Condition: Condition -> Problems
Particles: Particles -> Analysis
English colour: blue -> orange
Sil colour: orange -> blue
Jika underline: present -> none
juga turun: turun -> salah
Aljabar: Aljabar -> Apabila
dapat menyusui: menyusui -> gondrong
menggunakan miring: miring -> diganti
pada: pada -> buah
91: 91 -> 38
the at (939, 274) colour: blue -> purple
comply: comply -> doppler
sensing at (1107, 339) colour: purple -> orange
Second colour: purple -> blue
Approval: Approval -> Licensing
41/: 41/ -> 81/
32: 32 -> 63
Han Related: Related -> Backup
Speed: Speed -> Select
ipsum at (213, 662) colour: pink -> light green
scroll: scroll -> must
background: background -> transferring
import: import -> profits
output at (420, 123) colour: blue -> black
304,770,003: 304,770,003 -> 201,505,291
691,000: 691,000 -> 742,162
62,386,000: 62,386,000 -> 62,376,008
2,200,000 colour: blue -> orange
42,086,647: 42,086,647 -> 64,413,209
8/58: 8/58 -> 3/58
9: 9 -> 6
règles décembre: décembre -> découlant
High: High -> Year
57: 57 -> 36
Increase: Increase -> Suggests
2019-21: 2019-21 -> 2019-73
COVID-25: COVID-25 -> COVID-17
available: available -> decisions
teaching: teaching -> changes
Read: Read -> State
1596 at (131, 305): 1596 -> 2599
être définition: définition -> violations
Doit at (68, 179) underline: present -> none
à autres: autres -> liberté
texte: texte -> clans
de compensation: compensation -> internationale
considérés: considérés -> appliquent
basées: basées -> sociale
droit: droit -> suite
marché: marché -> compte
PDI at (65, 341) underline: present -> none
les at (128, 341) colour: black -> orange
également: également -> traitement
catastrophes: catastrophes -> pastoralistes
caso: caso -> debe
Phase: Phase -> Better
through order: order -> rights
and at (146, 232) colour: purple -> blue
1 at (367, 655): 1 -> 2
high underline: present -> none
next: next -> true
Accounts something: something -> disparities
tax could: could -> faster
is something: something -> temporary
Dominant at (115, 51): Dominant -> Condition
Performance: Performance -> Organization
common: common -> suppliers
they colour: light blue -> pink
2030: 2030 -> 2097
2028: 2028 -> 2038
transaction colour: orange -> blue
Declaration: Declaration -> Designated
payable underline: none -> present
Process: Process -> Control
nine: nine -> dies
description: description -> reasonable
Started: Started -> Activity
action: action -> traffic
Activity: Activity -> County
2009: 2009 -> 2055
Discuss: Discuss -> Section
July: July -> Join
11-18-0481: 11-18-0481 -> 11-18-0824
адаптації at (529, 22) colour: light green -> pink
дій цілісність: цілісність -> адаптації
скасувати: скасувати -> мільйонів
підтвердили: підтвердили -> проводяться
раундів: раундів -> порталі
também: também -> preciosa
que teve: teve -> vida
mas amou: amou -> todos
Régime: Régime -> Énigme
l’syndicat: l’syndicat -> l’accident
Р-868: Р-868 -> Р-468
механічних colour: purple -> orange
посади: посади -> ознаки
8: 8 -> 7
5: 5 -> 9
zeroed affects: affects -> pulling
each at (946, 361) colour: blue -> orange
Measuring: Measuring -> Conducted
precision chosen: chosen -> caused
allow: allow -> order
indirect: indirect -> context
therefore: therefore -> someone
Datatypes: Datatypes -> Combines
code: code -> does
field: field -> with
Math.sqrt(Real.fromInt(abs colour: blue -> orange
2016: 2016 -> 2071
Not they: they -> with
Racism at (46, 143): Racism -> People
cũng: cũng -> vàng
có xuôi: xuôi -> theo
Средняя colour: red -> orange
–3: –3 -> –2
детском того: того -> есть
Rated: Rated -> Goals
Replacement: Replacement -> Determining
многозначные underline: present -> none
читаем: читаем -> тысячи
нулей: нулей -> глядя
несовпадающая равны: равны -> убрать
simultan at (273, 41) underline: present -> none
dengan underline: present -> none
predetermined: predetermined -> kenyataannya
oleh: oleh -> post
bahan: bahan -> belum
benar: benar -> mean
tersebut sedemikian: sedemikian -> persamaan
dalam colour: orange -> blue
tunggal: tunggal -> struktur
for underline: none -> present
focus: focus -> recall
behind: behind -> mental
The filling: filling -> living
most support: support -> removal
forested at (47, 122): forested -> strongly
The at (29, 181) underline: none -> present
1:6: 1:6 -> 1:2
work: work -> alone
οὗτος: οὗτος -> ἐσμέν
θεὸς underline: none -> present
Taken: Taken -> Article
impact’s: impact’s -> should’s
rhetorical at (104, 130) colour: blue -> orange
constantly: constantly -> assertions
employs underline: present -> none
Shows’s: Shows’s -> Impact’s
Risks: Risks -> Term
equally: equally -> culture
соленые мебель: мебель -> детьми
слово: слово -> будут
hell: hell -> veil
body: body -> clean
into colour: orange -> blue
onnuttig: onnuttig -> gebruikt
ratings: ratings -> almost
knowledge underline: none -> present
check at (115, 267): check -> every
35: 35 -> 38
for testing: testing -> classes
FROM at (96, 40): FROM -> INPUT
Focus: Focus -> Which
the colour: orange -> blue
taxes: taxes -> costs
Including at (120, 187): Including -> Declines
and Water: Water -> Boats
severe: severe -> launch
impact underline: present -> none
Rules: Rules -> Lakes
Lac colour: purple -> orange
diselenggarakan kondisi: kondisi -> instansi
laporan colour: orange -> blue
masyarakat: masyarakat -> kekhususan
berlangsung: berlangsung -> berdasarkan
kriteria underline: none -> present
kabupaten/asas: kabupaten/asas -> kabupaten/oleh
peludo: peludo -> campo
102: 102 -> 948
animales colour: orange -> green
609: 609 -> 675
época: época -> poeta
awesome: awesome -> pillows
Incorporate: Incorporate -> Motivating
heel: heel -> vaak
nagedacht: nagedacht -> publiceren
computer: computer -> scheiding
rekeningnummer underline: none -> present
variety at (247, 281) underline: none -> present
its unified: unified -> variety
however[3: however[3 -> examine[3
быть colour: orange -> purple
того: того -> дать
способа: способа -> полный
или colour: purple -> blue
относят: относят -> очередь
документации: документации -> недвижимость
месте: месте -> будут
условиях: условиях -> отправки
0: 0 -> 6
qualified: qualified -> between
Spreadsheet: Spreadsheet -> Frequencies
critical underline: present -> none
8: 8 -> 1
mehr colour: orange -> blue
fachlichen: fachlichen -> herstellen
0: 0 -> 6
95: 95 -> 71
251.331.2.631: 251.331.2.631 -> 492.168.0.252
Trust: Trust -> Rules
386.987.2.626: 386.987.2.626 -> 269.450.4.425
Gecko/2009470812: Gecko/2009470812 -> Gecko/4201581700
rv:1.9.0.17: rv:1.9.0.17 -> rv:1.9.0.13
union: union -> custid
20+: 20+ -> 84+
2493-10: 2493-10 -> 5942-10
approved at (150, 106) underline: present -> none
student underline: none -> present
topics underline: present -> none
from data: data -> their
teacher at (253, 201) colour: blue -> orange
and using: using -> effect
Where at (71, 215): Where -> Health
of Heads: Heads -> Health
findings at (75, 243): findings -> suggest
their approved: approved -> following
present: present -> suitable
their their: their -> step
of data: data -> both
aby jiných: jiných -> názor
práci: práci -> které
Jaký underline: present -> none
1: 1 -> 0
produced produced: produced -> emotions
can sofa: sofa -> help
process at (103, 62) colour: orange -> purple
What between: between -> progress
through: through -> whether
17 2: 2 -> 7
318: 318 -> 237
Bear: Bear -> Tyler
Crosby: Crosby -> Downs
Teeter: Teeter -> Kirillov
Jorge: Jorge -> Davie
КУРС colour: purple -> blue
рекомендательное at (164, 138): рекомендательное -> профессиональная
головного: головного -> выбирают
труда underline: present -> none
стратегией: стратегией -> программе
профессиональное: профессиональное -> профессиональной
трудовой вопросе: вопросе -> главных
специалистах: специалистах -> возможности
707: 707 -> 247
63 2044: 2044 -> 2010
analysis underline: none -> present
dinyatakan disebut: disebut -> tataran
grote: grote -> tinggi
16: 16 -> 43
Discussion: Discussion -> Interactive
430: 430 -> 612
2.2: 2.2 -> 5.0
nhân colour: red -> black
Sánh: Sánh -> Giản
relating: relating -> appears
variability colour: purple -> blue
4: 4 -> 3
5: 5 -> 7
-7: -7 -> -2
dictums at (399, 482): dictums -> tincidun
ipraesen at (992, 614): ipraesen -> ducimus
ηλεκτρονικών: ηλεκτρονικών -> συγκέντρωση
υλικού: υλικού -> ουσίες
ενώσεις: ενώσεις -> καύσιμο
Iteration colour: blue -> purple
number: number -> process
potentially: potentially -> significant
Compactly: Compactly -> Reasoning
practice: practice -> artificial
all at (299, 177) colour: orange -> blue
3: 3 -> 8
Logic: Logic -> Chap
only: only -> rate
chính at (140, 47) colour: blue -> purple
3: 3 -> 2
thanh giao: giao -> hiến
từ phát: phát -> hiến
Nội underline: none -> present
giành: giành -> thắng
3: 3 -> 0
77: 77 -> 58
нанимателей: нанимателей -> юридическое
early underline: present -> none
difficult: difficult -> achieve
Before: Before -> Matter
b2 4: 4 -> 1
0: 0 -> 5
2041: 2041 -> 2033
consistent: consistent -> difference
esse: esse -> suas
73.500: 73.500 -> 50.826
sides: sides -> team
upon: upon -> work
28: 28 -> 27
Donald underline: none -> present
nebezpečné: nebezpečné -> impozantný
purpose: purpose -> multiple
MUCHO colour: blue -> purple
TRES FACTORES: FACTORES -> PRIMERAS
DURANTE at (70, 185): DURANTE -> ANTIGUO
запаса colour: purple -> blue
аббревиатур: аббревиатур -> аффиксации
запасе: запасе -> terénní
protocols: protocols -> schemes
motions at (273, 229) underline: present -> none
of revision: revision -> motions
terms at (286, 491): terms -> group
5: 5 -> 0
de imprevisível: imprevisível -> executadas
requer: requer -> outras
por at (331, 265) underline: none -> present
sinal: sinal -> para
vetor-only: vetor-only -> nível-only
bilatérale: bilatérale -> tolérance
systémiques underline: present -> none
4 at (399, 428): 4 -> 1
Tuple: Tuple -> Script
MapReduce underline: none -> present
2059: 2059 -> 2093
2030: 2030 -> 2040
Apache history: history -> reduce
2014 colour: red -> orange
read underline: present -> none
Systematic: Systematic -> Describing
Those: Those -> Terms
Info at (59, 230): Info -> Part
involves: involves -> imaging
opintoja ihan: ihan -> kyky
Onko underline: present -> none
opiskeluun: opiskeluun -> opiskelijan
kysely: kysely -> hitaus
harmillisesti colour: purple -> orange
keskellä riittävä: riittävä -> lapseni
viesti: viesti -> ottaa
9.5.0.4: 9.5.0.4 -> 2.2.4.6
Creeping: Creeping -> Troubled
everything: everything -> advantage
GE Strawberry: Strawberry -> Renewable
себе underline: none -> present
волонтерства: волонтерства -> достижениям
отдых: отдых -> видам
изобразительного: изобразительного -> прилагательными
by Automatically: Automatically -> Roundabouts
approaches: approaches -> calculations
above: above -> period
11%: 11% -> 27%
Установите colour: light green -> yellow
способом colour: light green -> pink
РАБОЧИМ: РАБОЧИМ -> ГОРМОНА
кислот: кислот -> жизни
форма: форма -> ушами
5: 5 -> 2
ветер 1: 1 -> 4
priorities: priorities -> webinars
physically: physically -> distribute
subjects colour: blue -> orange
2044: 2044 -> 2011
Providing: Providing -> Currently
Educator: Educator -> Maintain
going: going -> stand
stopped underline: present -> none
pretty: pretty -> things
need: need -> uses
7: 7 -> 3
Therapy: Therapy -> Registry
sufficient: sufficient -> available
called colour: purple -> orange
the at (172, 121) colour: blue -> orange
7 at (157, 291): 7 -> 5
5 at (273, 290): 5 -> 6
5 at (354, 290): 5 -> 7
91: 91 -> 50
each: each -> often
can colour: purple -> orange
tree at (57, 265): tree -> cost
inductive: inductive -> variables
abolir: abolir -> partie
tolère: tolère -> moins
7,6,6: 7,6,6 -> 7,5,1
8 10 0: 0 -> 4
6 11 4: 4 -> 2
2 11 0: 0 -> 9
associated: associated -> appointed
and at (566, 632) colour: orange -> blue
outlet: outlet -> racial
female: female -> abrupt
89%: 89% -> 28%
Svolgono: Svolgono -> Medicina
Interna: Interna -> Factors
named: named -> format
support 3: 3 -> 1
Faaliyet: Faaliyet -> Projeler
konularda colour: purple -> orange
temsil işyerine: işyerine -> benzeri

■ **STATED PROBLEM**: Render the data from the first line up to and including the line with "sensing at (1107, 339)" as a Markdown table with columns Row and Text. Number each row and leave out blank lines.

■ **THE OUTPUT**:
| Row | Text |
|---|---|
| 1 | Condition: Condition -> Problems |
| 2 | Particles: Particles -> Analysis |
| 3 | English colour: blue -> orange |
| 4 | Sil colour: orange -> blue |
| 5 | Jika underline: present -> none |
| 6 | juga turun: turun -> salah |
| 7 | Aljabar: Aljabar -> Apabila |
| 8 | dapat menyusui: menyusui -> gondrong |
| 9 | menggunakan miring: miring -> diganti |
| 10 | pada: pada -> buah |
| 11 | 91: 91 -> 38 |
| 12 | the at (939, 274) colour: blue -> purple |
| 13 | comply: comply -> doppler |
| 14 | sensing at (1107, 339) colour: purple -> orange |